Disposable income is down and so are fast food sales at the three Arby's restaurants here. "People are doing more cooking at home," said franchise owner Sherwin Cook, who says sales are off by 10 percent. "What you also see is people not ordering things like apple pies and french fries, just sticking to the sandwich and drink."

Some businesses are apparently untouched by the recession, among them First Colony Life, which recently announced record profits and has been acquired by the Ethyl Corp of Richmond. William R. Chambers, president of C.B. Fleet Co., makers of Fleet Enemas and Summer's Eve Disposable Douche, says so far 1982 sales are 20 percent higher than last year. "We feel to some extent these two things are recession proof," Chambers said.

There have apparently been no layoffs at the enterprises of Jerry Falwell, whose Old-Time Gospel Hour, Moral Majority and Liberty Baptist College employ 1,200 people, making the fundamentalist preacher one of the city's biggest employers.

Even Falwell, whose religious empire has grown explosively during the last five years, reflects the city's hard times.
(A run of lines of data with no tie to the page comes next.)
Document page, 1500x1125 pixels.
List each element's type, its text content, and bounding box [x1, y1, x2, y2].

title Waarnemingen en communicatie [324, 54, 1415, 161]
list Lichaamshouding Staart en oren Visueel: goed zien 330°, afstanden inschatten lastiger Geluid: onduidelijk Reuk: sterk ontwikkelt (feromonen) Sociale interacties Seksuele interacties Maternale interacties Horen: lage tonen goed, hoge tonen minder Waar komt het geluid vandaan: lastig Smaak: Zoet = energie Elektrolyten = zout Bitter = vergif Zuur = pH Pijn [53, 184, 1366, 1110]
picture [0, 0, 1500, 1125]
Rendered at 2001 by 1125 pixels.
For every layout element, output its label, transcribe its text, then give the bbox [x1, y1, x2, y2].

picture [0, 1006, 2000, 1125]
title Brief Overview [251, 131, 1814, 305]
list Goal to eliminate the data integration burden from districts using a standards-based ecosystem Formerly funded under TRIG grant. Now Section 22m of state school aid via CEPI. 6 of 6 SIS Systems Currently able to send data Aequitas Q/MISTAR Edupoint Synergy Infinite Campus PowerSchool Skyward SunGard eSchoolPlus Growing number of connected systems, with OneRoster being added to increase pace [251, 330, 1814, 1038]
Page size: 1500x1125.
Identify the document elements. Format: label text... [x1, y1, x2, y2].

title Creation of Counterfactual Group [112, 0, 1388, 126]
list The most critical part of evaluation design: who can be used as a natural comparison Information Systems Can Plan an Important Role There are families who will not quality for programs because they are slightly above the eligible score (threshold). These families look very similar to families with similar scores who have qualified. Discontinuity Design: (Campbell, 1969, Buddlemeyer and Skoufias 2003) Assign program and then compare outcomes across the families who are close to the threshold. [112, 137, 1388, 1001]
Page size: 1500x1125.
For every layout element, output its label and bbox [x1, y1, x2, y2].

Although his enterprises raised $71 million last year, $23 million more than the city budget, there is currently no construction under way at his Liberty Baptist College.

"We're watching our expansion," said Falwell aide Nelson Keener. "People still have to sacrifice to give and I think they'll keep doing it."

Many here view the economy with a more jaundiced eye. "Until recently there's been sort of a guarded optimism that President Reagan is doing the right thing," said building supplier Meeks. I think if Reagan's program works we will have the same effect on the country as Franklin Delano Roosevelt. If it fails, he will have had the same effect as [Herbert] Hoover."